THE TASK » As the answer, give a copy of each line below that includes the word "JSON".

RECORDS SHOWN »
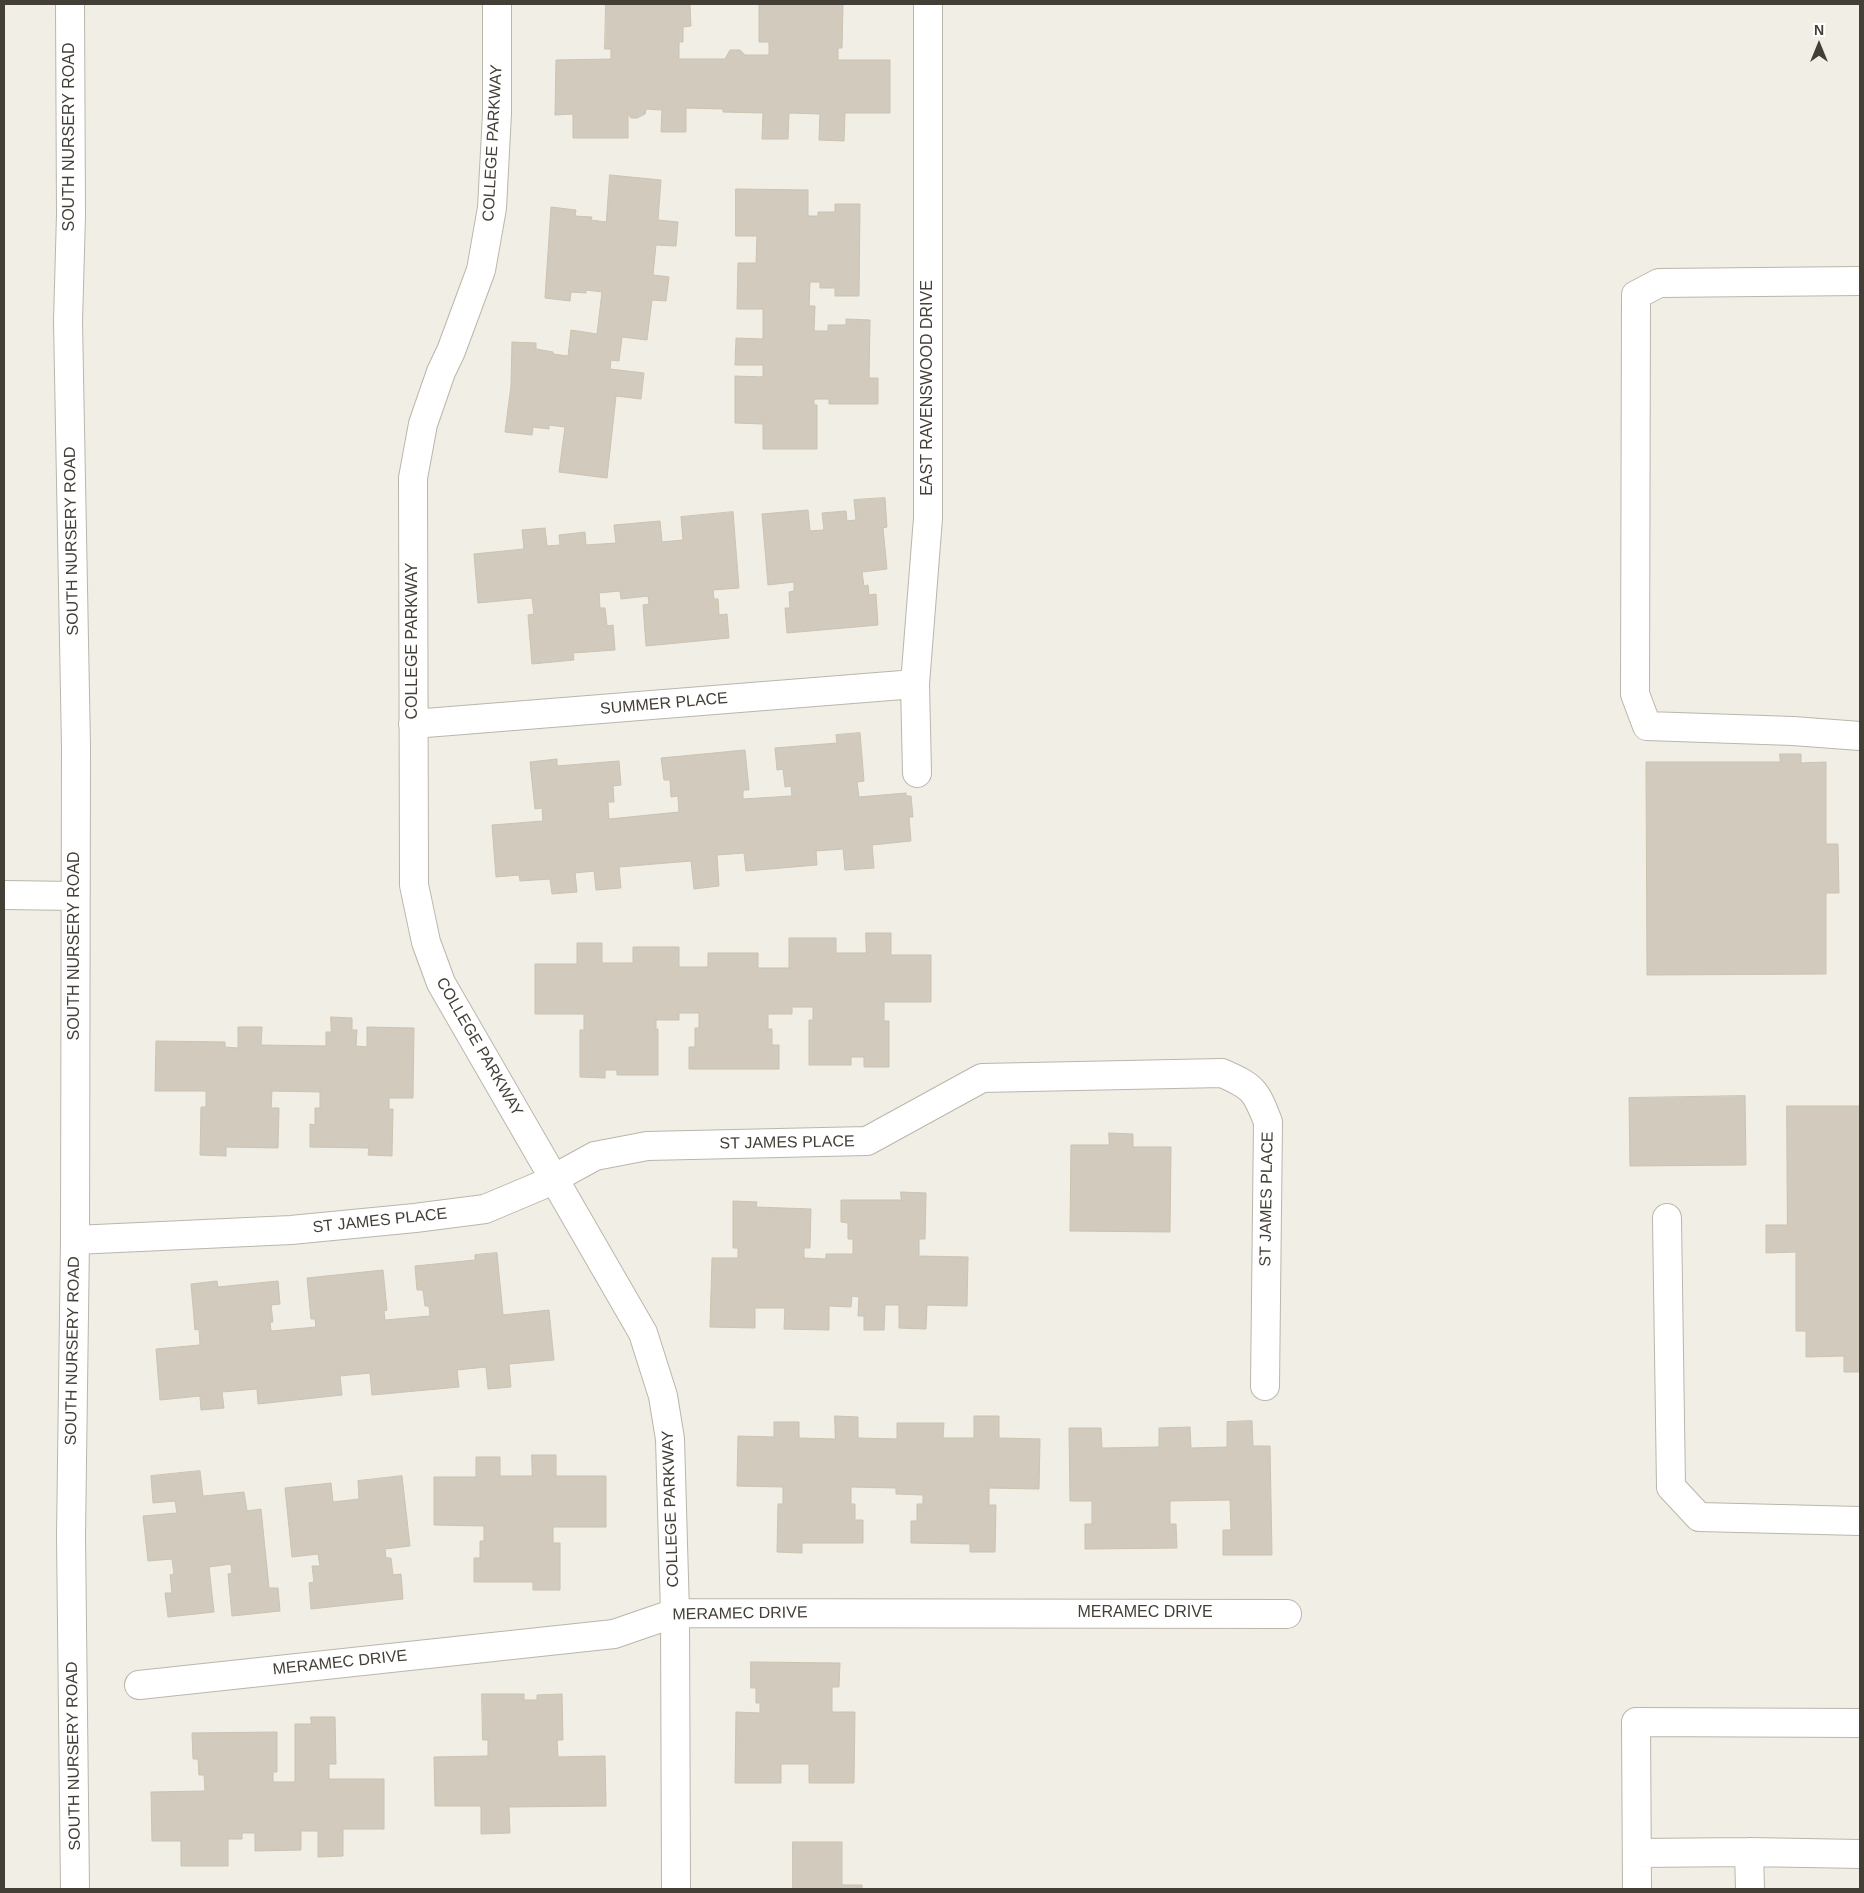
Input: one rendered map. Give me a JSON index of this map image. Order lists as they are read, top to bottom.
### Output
{
  "streets": {
    "street": [
      "SOUTH NURSERY ROAD",
      "COLLEGE PARKWAY",
      "EAST RAVENSWOOD DRIVE",
      "SUMMER PLACE",
      "ST JAMES PLACE",
      "MERAMEC DRIVE"
    ]
  },
  "crossings": [
    ["SOUTH NURSERY ROAD", "ST JAMES PLACE"],
    ["COLLEGE PARKWAY", "SUMMER PLACE"],
    ["COLLEGE PARKWAY", "ST JAMES PLACE"],
    ["COLLEGE PARKWAY", "MERAMEC DRIVE"],
    ["EAST RAVENSWOOD DRIVE", "SUMMER PLACE"]
  ],
  "north": "top"
}
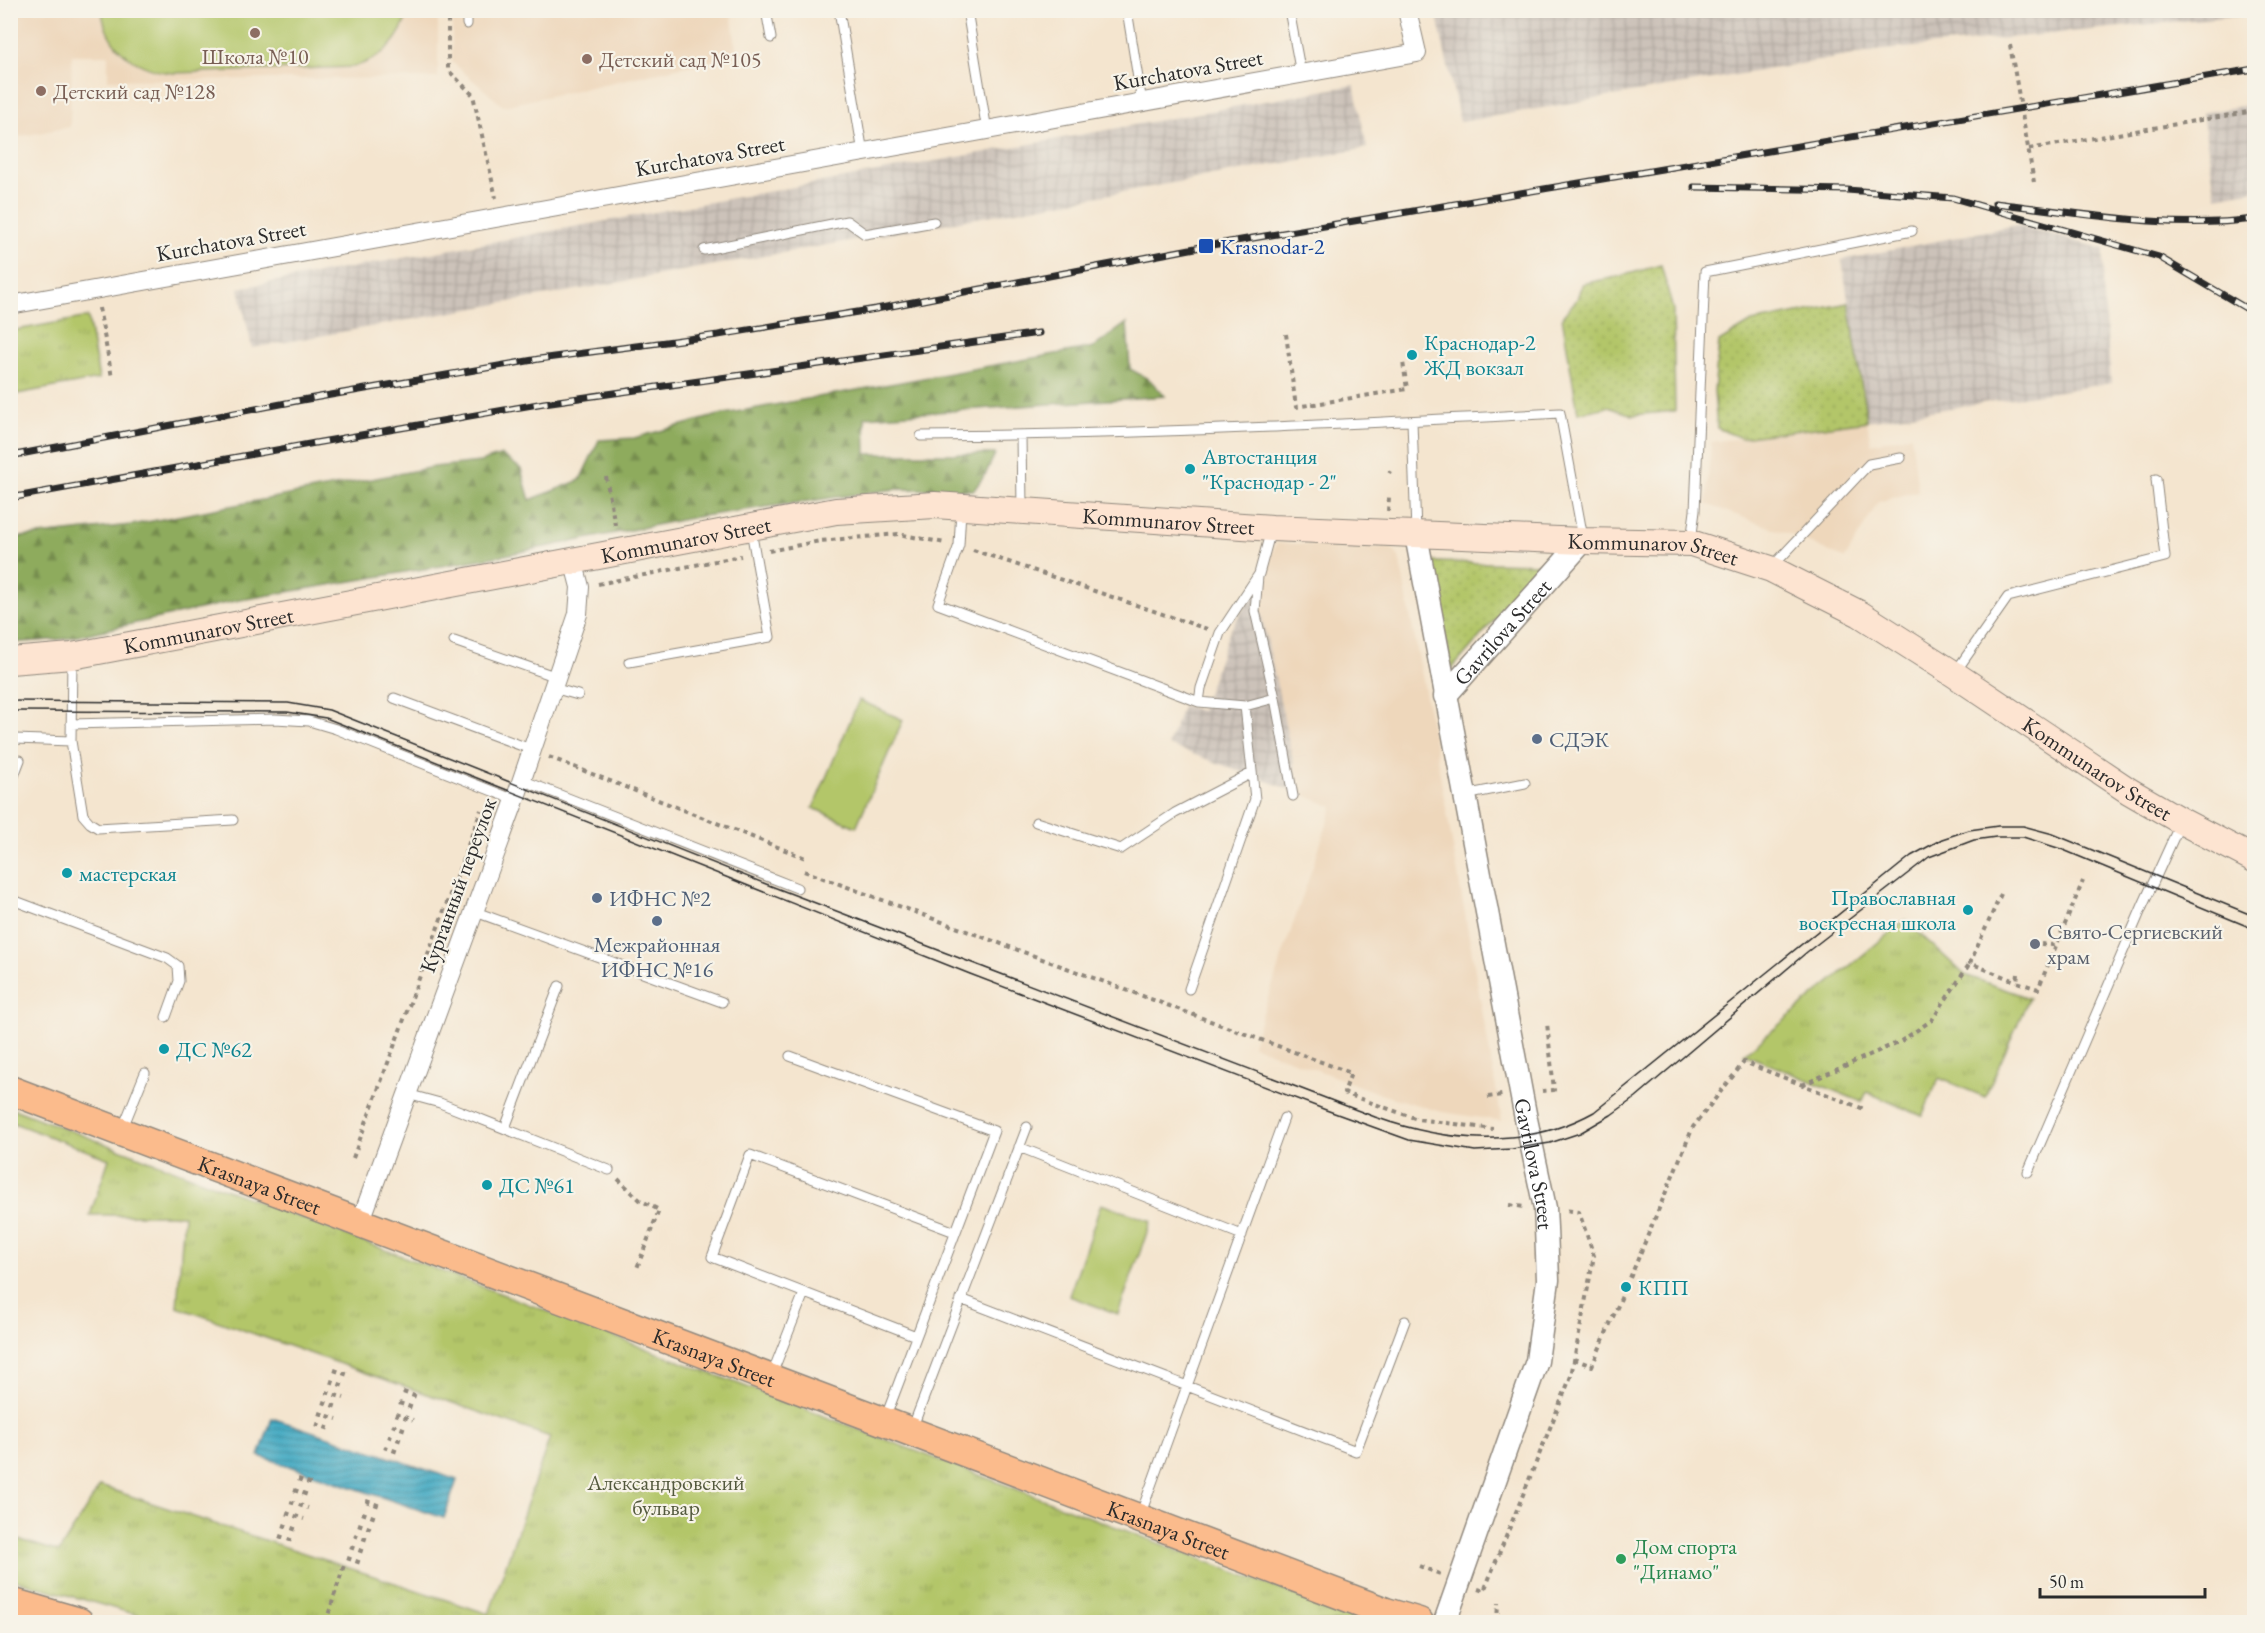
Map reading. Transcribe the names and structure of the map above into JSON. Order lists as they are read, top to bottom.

RESULT BELOW »
Input: one rendered map. Give me a JSON index of this map image. Order lists as they are read, top to bottom.
Map reading. Transcribe the names and structure of the map above into JSON. Order lists as they are read, top to bottom.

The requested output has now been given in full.